### Records shown
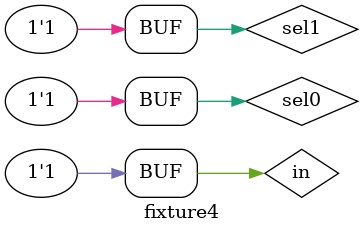
<source format=v>
`timescale 1ns / 1ps


module fixture4;

	// Inputs
	reg sel0;
	reg sel1;
	reg in;

	// Outputs
	wire a;
	wire b;
	wire c;
	wire d;

	// Instantiate the Unit Under Test (UUT)
	demuxfluxdedate uut (
		.a(a), 
		.b(b), 
		.c(c), 
		.d(d), 
		.sel0(sel0), 
		.sel1(sel1), 
		.in(in)
	);

	initial begin
		// Initialize Inputs
		in = 1;
		sel0 = 0;
		sel1 = 0;

		// Wait 100 ns for global reset to finish
		#100;
		
		in = 1;
		sel0 = 0;
		sel1 = 1;

      #100
		
		in = 1;
		sel0 = 1;
		sel1 = 0;
		
		#100
		
		in = 1;
		sel0 = 1;
		sel1 = 1;


		// Add stimulus here

	end
      
endmodule


</source>
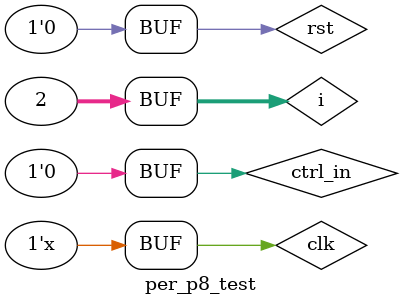
<source format=v>

module per_p2_test;
    parameter CLOCK_TIME = 5.0;
    parameter DATA_WIDTH = 16;
    parameter N = 256;
    parameter DP = 2;
	// Inputs
	reg clk;
	reg rst;
	reg [DATA_WIDTH-1:0] data_in [DP-1:0];
	reg ctrl_in;

	// Outputs
	wire [DATA_WIDTH-1:0] data_out [DP-1:0];
	wire ctrl_out;

	// Instantiate the Unit Under Test (UUT)
	
    per_dp2_0_r per_instance(
    //ingressStage_p2 ingress_inst(
    //egressStage_p2 ingress_inst(
    //mem_stage_dp2 mem_stage_inst(
    .inData_0(data_in[0]),
    .inData_1(data_in[1]),
    .outData_0(data_out[0]),
    .outData_1(data_out[1]),
    .in_start(ctrl_in),                        
    .out_start(ctrl_out),                       
    .clk(clk),                             
    .rst(rst)                              
    );  
    
	integer i;
	always #(CLOCK_TIME/2) clk=~clk;
	
	initial begin
		// Initialize Inputs
		clk = 0;
		rst = 1;
		data_in[0] = {DATA_WIDTH{1'b0}};
		data_in[1] = {DATA_WIDTH{1'b0}};
		ctrl_in = 0;

		// Wait 100 ns for global reset to finish
		#100;
		#3.0;
		rst = 0;
		data_in[0] = 0;
		data_in[1] = 0;
		ctrl_in = 1;
		
		for(i=0; i<N/DP; i=i+1)begin
		  #CLOCK_TIME;
		  data_in[0] = 2*i;
		  data_in[1] = 2*i+1;
		  ctrl_in = 0;
		end
		
		  
		ctrl_in = 1;		  
        
		for(i=0; i<N/DP; i=i+1)begin
		  #CLOCK_TIME;
		  data_in[0] = 2*i+0;
		  data_in[1] = 2*i+1;
		  ctrl_in = 0;
		end
		// Add stimulus here

	end
      
endmodule


module per_p4_test;
    parameter CLOCK_TIME = 5.0;
    parameter DATA_WIDTH = 16;
    parameter SIZE = 256;
    parameter DP = 4;
	// Inputs
	reg clk;
	reg rst;
	reg [DATA_WIDTH-1:0] data_in [DP-1:0];
	reg ctrl_in;

	// Outputs
	wire [DATA_WIDTH-1:0] data_out [DP-1:0];
	wire ctrl_out;

	// Instantiate the Unit Under Test (UUT)
	per_dp4_0_r per_instance(
    //per_dp4_256_r per_instance(
    //ingressStage_p2 ingress_inst(
    //egressStage_p2 ingress_inst(
    //mem_stage_dp2 mem_stage_inst(
    .inData_0(data_in[0]),
    .inData_1(data_in[1]),
	.inData_2(data_in[2]),
    .inData_3(data_in[3]),
    .outData_0(data_out[0]),
    .outData_1(data_out[1]),
	.outData_2(data_out[2]),
    .outData_3(data_out[3]),
    .in_start(ctrl_in),                        
    .out_start(ctrl_out),                       
    .clk(clk),                             
    .rst(rst)                              
    );  
    
	integer i;
	always #(CLOCK_TIME/2) clk=~clk;
	
	initial begin
		// Initialize Inputs
		clk = 0;
		rst = 1;
		data_in[0] = {DATA_WIDTH{1'b0}};
		data_in[1] = {DATA_WIDTH{1'b0}};
		data_in[2] = {DATA_WIDTH{1'b0}};
		data_in[3] = {DATA_WIDTH{1'b0}};
		ctrl_in = 0;

		// Wait 100 ns for global reset to finish
		#100;
		#3.0;
		rst = 0;
		data_in[0] = 0;
		data_in[1] = 0;
		data_in[2] = {DATA_WIDTH{1'b0}};
		data_in[3] = {DATA_WIDTH{1'b0}};
		ctrl_in = 1;
		
		for(i=0; i<SIZE/DP; i=i+1)begin
		  #CLOCK_TIME;
		  data_in[0] = 4*i;
		  data_in[1] = 4*i+1;
		  data_in[2] = 4*i+2;
		  data_in[3] = 4*i+3;
		  ctrl_in = 0;
		end
		  
		ctrl_in = 1;		  
        
		for(i=0; i<SIZE/DP; i=i+1)begin
		  #CLOCK_TIME;
		  data_in[0] = 4*i;
		  data_in[1] = 4*i+1;
		  data_in[2] = 4*i+2;
		  data_in[3] = 4*i+3;
		  ctrl_in = 0;
		end
		// Add stimulus here

	end
      
endmodule



module per_p8_test;
    parameter CLOCK_TIME = 5.0;
    parameter DATA_WIDTH = 16;
    parameter SIZE = 16;
    parameter DP = 8;
	// Inputs
	reg clk;
	reg rst;
	reg [DATA_WIDTH-1:0] data_in [DP-1:0];
	reg ctrl_in;

	// Outputs
	wire [DATA_WIDTH-1:0] data_out [DP-1:0];
	wire ctrl_out;

	// Instantiate the Unit Under Test (UUT)
	per_dp8_888_r per_instance(
    //per_dp4_256_r per_instance(
    //ingressStage_p2 ingress_inst(
    //egressStage_p2 ingress_inst(
    //mem_stage_dp2 mem_stage_inst(
    .inData_0(data_in[0]),
    .inData_1(data_in[1]),
	.inData_2(data_in[2]),
    .inData_3(data_in[3]),
    .inData_4(data_in[4]),
    .inData_5(data_in[5]),
    .inData_6(data_in[6]),
    .inData_7(data_in[7]),
    .outData_0(data_out[0]),
    .outData_1(data_out[1]),
	.outData_2(data_out[2]),
    .outData_3(data_out[3]),
    .outData_4(data_out[4]),
    .outData_5(data_out[5]),
    .outData_6(data_out[6]),
    .outData_7(data_out[7]),
    .in_start(ctrl_in),                        
    .out_start(ctrl_out),                       
    .clk(clk),                             
    .rst(rst)                              
    );  
    
	integer i;
	always #(CLOCK_TIME/2) clk=~clk;
	
	initial begin
		// Initialize Inputs
		clk = 0;
		rst = 1;
		data_in[0] = {DATA_WIDTH{1'b0}};
		data_in[1] = {DATA_WIDTH{1'b0}};
		data_in[2] = {DATA_WIDTH{1'b0}};
		data_in[3] = {DATA_WIDTH{1'b0}};
		data_in[4] = {DATA_WIDTH{1'b0}};
        data_in[5] = {DATA_WIDTH{1'b0}};
        data_in[6] = {DATA_WIDTH{1'b0}};
        data_in[7] = {DATA_WIDTH{1'b0}};
		ctrl_in = 0;

		// Wait 100 ns for global reset to finish
		#100;
		#3.0;
		rst = 0;
		data_in[0] = {DATA_WIDTH{1'b0}};
        data_in[1] = {DATA_WIDTH{1'b0}};
        data_in[2] = {DATA_WIDTH{1'b0}};
        data_in[3] = {DATA_WIDTH{1'b0}};
        data_in[4] = {DATA_WIDTH{1'b0}};
        data_in[5] = {DATA_WIDTH{1'b0}};
        data_in[6] = {DATA_WIDTH{1'b0}};
        data_in[7] = {DATA_WIDTH{1'b0}};
		ctrl_in = 1;
		
		for(i=0; i<SIZE/DP; i=i+1)begin
		  #CLOCK_TIME;
		  data_in[0] = DP*i;
          data_in[1] = DP*i+1;
          data_in[2] = DP*i+2;
          data_in[3] = DP*i+3;
          data_in[4] = DP*i+4;
          data_in[5] = DP*i+5;
          data_in[6] = DP*i+6;
          data_in[7] = DP*i+7;
		  ctrl_in = 0;
		end
		  
		ctrl_in = 1;		  
        
		for(i=0; i<SIZE/DP; i=i+1)begin
		  #CLOCK_TIME;
		  data_in[0] = DP*i;
          data_in[1] = DP*i+1;
          data_in[2] = DP*i+2;
          data_in[3] = DP*i+3;
          data_in[4] = DP*i+4;
          data_in[5] = DP*i+5;
          data_in[6] = DP*i+6;
          data_in[7] = DP*i+7;
		  ctrl_in = 0;
		end
		// Add stimulus here

	end
      
endmodule
</source>
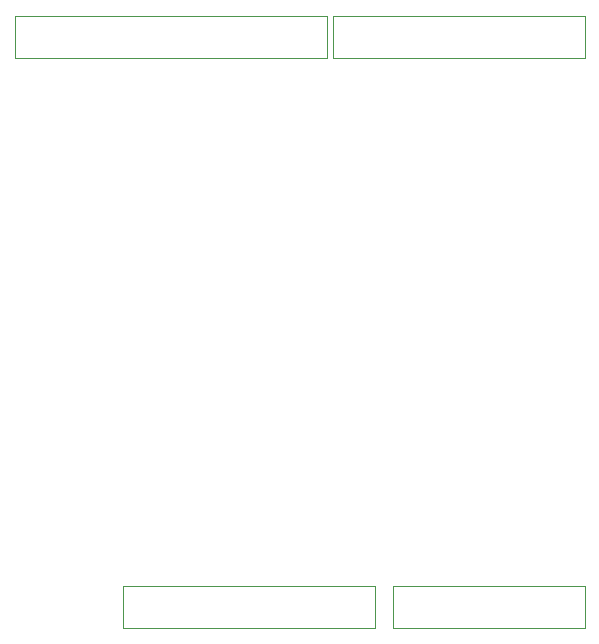
<source format=gbr>
%TF.GenerationSoftware,KiCad,Pcbnew,(7.0.0-0)*%
%TF.CreationDate,2023-08-03T18:37:04+02:00*%
%TF.ProjectId,flipperbrain-shield,666c6970-7065-4726-9272-61696e2d7368,rev?*%
%TF.SameCoordinates,Original*%
%TF.FileFunction,Other,User*%
%FSLAX46Y46*%
G04 Gerber Fmt 4.6, Leading zero omitted, Abs format (unit mm)*
G04 Created by KiCad (PCBNEW (7.0.0-0)) date 2023-08-03 18:37:04*
%MOMM*%
%LPD*%
G01*
G04 APERTURE LIST*
%ADD10C,0.050000*%
G04 APERTURE END LIST*
D10*
%TO.C,J3*%
X165300000Y-95660000D02*
X165300000Y-99260000D01*
X149000000Y-95660000D02*
X165300000Y-95660000D01*
X165300000Y-99260000D02*
X149000000Y-99260000D01*
X149000000Y-99260000D02*
X149000000Y-95660000D01*
%TO.C,J2*%
X143446000Y-47400000D02*
X143446000Y-51000000D01*
X116996000Y-47400000D02*
X143446000Y-47400000D01*
X143446000Y-51000000D02*
X116996000Y-51000000D01*
X116996000Y-51000000D02*
X116996000Y-47400000D01*
%TO.C,J4*%
X165270000Y-47400000D02*
X165270000Y-51000000D01*
X143920000Y-47400000D02*
X165270000Y-47400000D01*
X165270000Y-51000000D02*
X143920000Y-51000000D01*
X143920000Y-51000000D02*
X143920000Y-47400000D01*
%TO.C,J1*%
X147490000Y-95660000D02*
X147490000Y-99260000D01*
X126140000Y-95660000D02*
X147490000Y-95660000D01*
X147490000Y-99260000D02*
X126140000Y-99260000D01*
X126140000Y-99260000D02*
X126140000Y-95660000D01*
%TD*%
M02*

</source>
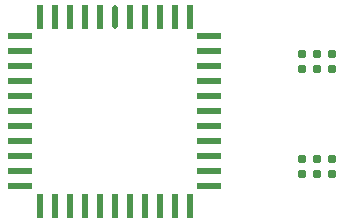
<source format=gbr>
G04 start of page 2 for group 0 idx 0 *
G04 Title: (unknown), component *
G04 Creator: pcb 1.99z *
G04 CreationDate: Wed 21 Dec 2011 08:01:34 PM GMT UTC *
G04 For: dijkstra *
G04 Format: Gerber/RS-274X *
G04 PCB-Dimensions: 135000 80000 *
G04 PCB-Coordinate-Origin: lower left *
%MOIN*%
%FSLAX25Y25*%
%LNTOP*%
%ADD15C,0.0390*%
%ADD14C,0.0935*%
%ADD13C,0.0310*%
%ADD12C,0.0200*%
%ADD11R,0.0200X0.0200*%
G54D11*X13000Y53500D02*X19000D01*
X13000Y48500D02*X19000D01*
X13000Y43500D02*X19000D01*
X13000Y38500D02*X19000D01*
X13000Y33500D02*X19000D01*
X32500Y73000D02*Y67000D01*
X27500Y73000D02*Y67000D01*
X22500Y73000D02*Y67000D01*
X13000Y63500D02*X19000D01*
G54D12*X47500Y73000D02*Y67000D01*
G54D11*X42500Y73000D02*Y67000D01*
X37500Y73000D02*Y67000D01*
X13000Y58500D02*X19000D01*
X57500Y73000D02*Y67000D01*
X52500Y73000D02*Y67000D01*
X13000Y28500D02*X19000D01*
X13000Y23500D02*X19000D01*
X13000Y18500D02*X19000D01*
X13000Y13500D02*X19000D01*
X22500Y10000D02*Y4000D01*
X27500Y10000D02*Y4000D01*
X32500Y10000D02*Y4000D01*
X37500Y10000D02*Y4000D01*
X42500Y10000D02*Y4000D01*
X47500Y10000D02*Y4000D01*
X52500Y10000D02*Y4000D01*
X57500Y10000D02*Y4000D01*
X62500Y10000D02*Y4000D01*
X67500Y10000D02*Y4000D01*
X72500Y10000D02*Y4000D01*
X76000Y13500D02*X82000D01*
G54D13*X110000Y17500D03*
Y22500D03*
X115000D03*
X120000D03*
X115000Y17500D03*
X120000D03*
G54D11*X76000Y18500D02*X82000D01*
X76000Y23500D02*X82000D01*
X76000Y28500D02*X82000D01*
X76000Y33500D02*X82000D01*
X76000Y38500D02*X82000D01*
X76000Y43500D02*X82000D01*
X76000Y48500D02*X82000D01*
X76000Y53500D02*X82000D01*
X76000Y58500D02*X82000D01*
X76000Y63500D02*X82000D01*
X72500Y73000D02*Y67000D01*
X67500Y73000D02*Y67000D01*
X62500Y73000D02*Y67000D01*
G54D13*X110000Y52500D03*
Y57500D03*
X115000Y52500D03*
Y57500D03*
X120000Y52500D03*
Y57500D03*
G54D14*G54D15*G54D14*G54D15*M02*

</source>
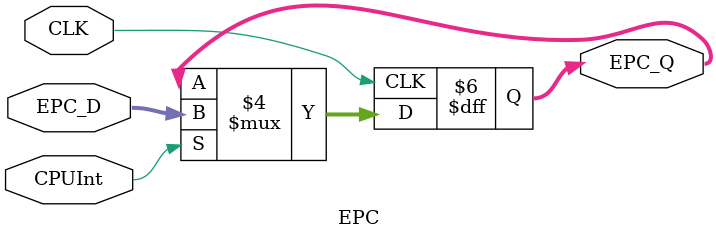
<source format=v>
`timescale 1ns / 1ps

module EPC(
  input CLK,
  input [31:0] EPC_D,
  input CPUInt,
  output reg [31:0] EPC_Q
    );
  always @ (negedge CLK) 
   begin
    if(CPUInt==1) EPC_Q=EPC_D;
   end
endmodule

</source>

### Instructions to follow
From the material above, set down exactly the lines starting at the one with "X76000Y23500D02*X82000D01*" and ending at the one with "X76000Y63500D02*X82000D01*", end lines included.

### Task answer
X76000Y23500D02*X82000D01*
X76000Y28500D02*X82000D01*
X76000Y33500D02*X82000D01*
X76000Y38500D02*X82000D01*
X76000Y43500D02*X82000D01*
X76000Y48500D02*X82000D01*
X76000Y53500D02*X82000D01*
X76000Y58500D02*X82000D01*
X76000Y63500D02*X82000D01*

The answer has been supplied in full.